The interior of the tank may be safe, and that might be the most complimentary thing to be said about it. It is dark. Exhaust fumes take up the air. Cigarette butts and residual water gather on the floor. When the crew rests, they are limited to their seats. It is confined and loud. Production designer Ariel Roshko and cinematographer Giora Bejach reproduce this crushing environment with evocative and unsettling results. The camera does not shake, but the tank and its occupants do. It does not leave the tank, save for two shots, the first and last ones. The only glimpses of the outside world are through Shmulik's scope or a few, blinding moments of sunlight pouring in when the hatch opens.

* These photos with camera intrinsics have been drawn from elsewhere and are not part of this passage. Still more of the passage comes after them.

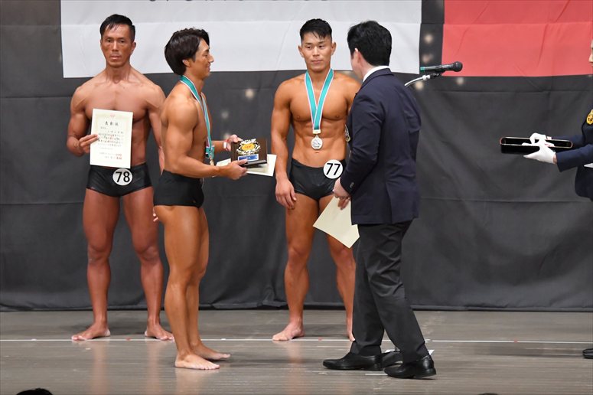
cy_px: 198
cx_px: 296
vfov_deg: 6.3
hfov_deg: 9.5
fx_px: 3573
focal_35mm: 217
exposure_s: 1/400
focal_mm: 145
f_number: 5.6
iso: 6400
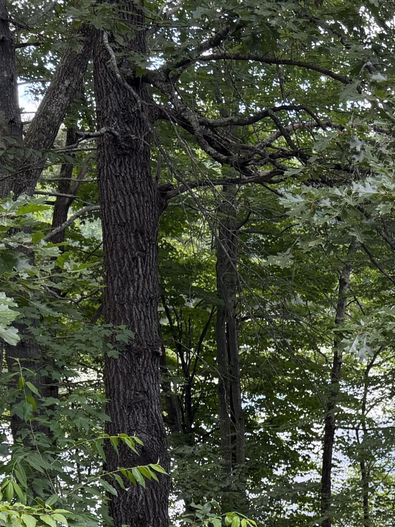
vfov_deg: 27.3
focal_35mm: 67
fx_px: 1020
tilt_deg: -16.3
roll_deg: +3.2
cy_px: 532
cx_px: 498
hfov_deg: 20.3
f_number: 1.78
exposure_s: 1/178
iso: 64
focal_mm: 6.76
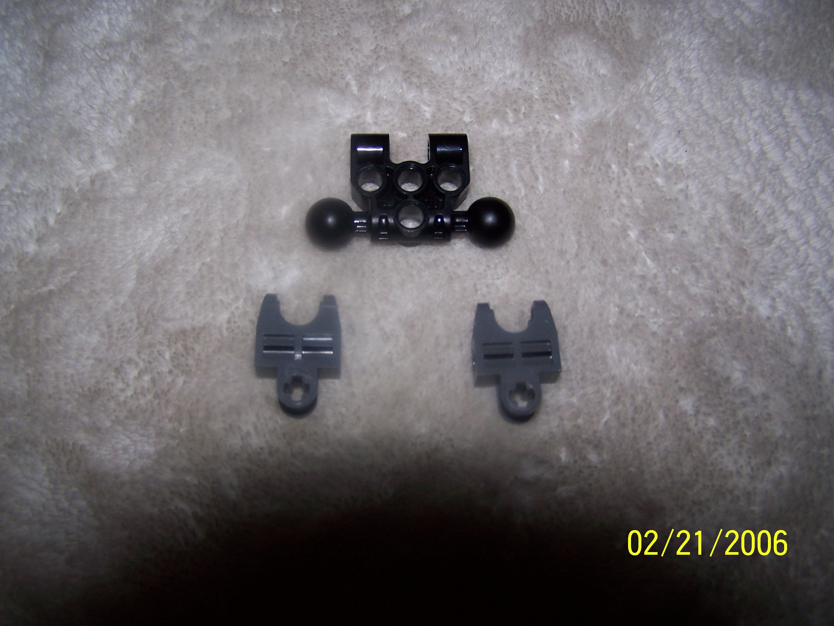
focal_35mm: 38
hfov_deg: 49.0
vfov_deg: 37.7
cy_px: 313
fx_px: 916
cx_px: 417
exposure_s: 1/60
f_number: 2.8
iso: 80
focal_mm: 6.3
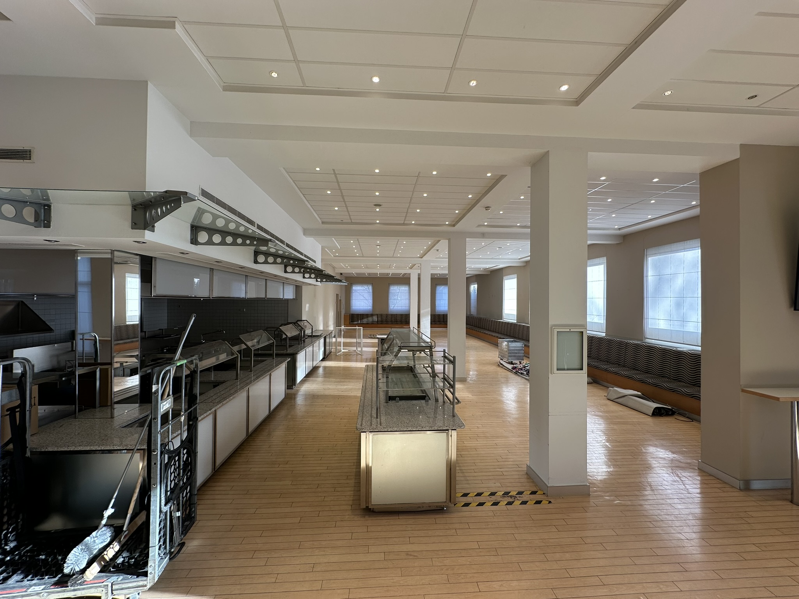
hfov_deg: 102.1
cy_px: 300
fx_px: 323
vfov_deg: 85.7
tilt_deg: +0.2
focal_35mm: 14
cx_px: 400
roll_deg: -0.3
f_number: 2.2
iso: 40
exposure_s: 1/107
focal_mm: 2.22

Through the latter, we see Jamil come into the tank to passive-aggressively scold Shmulik for not firing and warn Assi of breaking orders if it happens again. This is, at first, a man wholly dedicated to military regulations, until Hertzl decides to listen in on Jamil's radio communications back to base. It is then we realize that the Jamil is barely in control and mainly worries about saving his own career and reputation than his men. Also through the hatch, the dead Israeli soldier is lifted out by helicopter, fulfilling the radio codename for the fallen, "angel," and a Syrian POW (Dudu Tassa) is brought to the only place he can be detained. A Phalangist (Ashraf Barhom)—local opposition—makes sure none of the Israelis can speak Arabic before he threatens the prisoner with torture.
Through the view of the tank's turret, Shmulik witnesses a conversation trapped in limbo, as an old man sits at a table across from his dead friend. There's a harrowing standoff between the tank and combatants holding a family hostage in a blown-out apartment. If anyone on the ground can see that a young girl is captive is unclear, but Shmulik can. Whether he fires or not, the result will almost more than likely be death for everyone in the apartment.
Amidst this are brief moments of humanity. A soldier covers a woman with a blanket after ripping off her dress, which has caught fire. Hertzel reveals an erotic story from his youth that blends sex and death on its own and then further in the context of the telling. The film's climactic moment is not a firefight, battle, or verbal dissection of a lesson, but a minor act of kindness toward the POW, aiding with a basic bodily function.
It is simple, common decency for another human being, as uncomfortable as it may be at times, that results. Lebanon understands that it is a small step but also an essential one.